● WHAT TO PRODUCE
Locate every line in the items below that contains the string "middle" and copy each of those lines.

● EXERCISE DATA
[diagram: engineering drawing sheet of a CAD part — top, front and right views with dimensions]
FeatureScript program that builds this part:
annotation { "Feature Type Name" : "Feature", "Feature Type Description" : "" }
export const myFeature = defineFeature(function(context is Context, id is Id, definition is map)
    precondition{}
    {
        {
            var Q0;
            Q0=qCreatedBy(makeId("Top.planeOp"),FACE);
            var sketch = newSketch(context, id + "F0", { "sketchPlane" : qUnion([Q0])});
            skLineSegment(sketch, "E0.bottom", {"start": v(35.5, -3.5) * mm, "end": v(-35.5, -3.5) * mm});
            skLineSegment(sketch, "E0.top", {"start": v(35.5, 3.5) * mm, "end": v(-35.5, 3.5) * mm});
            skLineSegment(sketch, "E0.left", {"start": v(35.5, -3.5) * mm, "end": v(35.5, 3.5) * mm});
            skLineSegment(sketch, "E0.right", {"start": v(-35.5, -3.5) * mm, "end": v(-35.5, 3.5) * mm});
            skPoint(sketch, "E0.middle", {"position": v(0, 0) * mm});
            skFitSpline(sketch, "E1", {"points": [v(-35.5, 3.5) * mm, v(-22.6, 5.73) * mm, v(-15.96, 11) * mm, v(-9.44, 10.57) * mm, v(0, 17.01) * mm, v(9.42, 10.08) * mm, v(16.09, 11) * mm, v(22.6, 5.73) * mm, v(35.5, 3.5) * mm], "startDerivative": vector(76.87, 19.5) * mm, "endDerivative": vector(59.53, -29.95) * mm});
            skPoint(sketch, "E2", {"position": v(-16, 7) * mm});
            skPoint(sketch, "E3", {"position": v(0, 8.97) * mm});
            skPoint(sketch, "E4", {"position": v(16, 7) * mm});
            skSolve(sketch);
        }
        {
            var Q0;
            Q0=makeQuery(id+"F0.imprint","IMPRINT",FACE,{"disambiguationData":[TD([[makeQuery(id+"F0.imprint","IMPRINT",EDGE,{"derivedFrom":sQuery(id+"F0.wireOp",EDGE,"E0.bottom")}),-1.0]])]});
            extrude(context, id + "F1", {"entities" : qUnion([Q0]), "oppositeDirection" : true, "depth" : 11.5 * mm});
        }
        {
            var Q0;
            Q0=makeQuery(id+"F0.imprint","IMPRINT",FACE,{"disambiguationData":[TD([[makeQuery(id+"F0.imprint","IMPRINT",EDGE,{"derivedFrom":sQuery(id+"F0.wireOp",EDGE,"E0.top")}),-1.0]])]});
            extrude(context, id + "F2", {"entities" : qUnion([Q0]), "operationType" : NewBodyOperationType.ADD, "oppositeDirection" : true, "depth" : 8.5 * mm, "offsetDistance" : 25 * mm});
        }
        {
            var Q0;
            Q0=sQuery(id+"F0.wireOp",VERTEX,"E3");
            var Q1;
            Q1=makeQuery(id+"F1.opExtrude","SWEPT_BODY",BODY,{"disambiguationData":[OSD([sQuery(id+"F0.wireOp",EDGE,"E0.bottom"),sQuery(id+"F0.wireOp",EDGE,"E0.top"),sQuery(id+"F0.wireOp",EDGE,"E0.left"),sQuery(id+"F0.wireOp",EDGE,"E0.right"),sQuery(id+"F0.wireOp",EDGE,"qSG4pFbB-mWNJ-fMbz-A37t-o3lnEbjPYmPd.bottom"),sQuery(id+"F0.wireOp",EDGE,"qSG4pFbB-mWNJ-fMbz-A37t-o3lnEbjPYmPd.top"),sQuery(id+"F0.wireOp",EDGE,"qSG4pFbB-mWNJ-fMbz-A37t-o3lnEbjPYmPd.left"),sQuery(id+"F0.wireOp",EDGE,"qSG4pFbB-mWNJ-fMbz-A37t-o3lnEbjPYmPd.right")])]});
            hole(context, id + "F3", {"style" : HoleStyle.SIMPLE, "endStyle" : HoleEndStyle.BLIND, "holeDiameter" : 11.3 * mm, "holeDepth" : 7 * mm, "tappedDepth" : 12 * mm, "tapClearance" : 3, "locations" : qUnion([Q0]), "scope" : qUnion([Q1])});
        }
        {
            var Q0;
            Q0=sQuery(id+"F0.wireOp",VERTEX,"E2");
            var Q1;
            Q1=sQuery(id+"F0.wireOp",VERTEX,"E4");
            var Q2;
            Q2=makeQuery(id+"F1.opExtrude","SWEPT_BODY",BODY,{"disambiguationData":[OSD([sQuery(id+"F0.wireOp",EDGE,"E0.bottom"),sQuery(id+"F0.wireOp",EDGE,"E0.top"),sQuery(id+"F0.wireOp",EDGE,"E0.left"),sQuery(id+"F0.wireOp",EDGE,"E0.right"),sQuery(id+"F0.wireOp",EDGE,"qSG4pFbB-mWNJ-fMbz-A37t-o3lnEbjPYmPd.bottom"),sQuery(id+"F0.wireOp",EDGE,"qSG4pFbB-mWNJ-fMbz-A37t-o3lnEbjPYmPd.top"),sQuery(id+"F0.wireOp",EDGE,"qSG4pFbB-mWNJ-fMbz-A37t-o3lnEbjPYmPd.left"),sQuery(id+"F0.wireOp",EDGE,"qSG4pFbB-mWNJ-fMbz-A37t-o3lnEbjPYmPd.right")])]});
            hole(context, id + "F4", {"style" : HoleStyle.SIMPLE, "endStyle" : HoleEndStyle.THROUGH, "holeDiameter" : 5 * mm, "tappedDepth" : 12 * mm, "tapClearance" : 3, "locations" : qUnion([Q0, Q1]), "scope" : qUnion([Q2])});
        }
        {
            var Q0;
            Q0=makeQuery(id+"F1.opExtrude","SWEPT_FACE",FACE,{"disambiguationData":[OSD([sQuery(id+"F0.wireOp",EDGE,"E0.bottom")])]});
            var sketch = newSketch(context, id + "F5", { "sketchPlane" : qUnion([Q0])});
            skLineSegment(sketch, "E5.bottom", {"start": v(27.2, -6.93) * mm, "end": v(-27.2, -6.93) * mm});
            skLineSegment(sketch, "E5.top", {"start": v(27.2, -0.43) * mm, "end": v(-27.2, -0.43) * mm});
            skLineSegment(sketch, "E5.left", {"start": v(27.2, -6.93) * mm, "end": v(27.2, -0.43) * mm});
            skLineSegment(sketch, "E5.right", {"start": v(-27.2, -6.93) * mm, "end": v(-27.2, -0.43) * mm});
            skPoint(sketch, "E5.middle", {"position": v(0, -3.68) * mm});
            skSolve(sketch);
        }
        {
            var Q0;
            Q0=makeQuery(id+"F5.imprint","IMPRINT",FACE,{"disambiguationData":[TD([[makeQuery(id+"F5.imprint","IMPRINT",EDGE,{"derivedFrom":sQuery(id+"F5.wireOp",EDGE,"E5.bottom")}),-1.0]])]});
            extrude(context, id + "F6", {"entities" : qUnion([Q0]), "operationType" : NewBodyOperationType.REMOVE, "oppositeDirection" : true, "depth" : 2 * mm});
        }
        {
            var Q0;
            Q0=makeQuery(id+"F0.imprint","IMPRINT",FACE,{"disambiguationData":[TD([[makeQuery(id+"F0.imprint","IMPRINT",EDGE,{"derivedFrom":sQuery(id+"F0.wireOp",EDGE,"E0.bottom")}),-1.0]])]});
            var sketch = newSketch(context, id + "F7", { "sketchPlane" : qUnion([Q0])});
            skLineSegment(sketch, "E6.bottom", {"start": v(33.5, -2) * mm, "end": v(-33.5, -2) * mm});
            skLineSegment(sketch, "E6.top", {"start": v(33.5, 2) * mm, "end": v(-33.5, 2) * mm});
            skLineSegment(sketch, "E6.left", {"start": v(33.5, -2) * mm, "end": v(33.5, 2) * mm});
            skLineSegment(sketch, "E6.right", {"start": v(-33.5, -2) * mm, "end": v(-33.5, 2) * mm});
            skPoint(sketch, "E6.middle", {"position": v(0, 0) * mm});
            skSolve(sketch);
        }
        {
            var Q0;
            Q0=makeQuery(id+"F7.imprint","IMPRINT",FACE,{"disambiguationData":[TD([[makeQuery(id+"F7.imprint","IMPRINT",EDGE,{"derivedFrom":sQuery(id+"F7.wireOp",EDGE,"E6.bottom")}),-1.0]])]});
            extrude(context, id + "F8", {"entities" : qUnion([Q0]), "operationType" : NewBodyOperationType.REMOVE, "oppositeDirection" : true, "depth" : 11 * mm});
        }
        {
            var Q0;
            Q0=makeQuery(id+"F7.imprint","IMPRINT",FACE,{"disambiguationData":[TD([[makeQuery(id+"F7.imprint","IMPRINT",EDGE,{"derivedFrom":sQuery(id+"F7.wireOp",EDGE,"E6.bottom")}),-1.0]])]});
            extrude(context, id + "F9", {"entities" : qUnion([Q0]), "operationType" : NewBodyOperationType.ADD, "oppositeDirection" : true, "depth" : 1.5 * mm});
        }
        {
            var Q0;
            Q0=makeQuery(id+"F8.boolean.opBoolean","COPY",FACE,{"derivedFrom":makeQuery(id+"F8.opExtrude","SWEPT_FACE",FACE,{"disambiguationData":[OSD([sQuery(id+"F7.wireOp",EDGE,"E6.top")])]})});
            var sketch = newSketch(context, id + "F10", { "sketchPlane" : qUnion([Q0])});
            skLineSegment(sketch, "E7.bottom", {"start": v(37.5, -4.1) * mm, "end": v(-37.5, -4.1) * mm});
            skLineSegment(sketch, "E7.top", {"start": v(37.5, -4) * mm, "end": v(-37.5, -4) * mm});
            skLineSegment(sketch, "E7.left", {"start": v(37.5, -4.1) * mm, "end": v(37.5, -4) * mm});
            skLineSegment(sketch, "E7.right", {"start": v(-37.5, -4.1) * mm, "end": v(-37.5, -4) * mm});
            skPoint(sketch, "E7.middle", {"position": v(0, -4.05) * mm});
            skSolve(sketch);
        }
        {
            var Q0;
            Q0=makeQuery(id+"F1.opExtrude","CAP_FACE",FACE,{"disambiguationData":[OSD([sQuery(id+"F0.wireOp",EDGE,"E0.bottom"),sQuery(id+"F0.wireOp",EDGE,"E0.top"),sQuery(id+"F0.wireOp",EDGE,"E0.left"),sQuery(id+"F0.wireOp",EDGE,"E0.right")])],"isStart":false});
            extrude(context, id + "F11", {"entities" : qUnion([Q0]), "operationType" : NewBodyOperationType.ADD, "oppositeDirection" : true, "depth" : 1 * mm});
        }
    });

● RESULT OF THIS EXERCISE
            skPoint(sketch, "E0.middle", {"position": v(0, 0) * mm});
            skPoint(sketch, "E5.middle", {"position": v(0, -3.68) * mm});
            skPoint(sketch, "E6.middle", {"position": v(0, 0) * mm});
            skPoint(sketch, "E7.middle", {"position": v(0, -4.05) * mm});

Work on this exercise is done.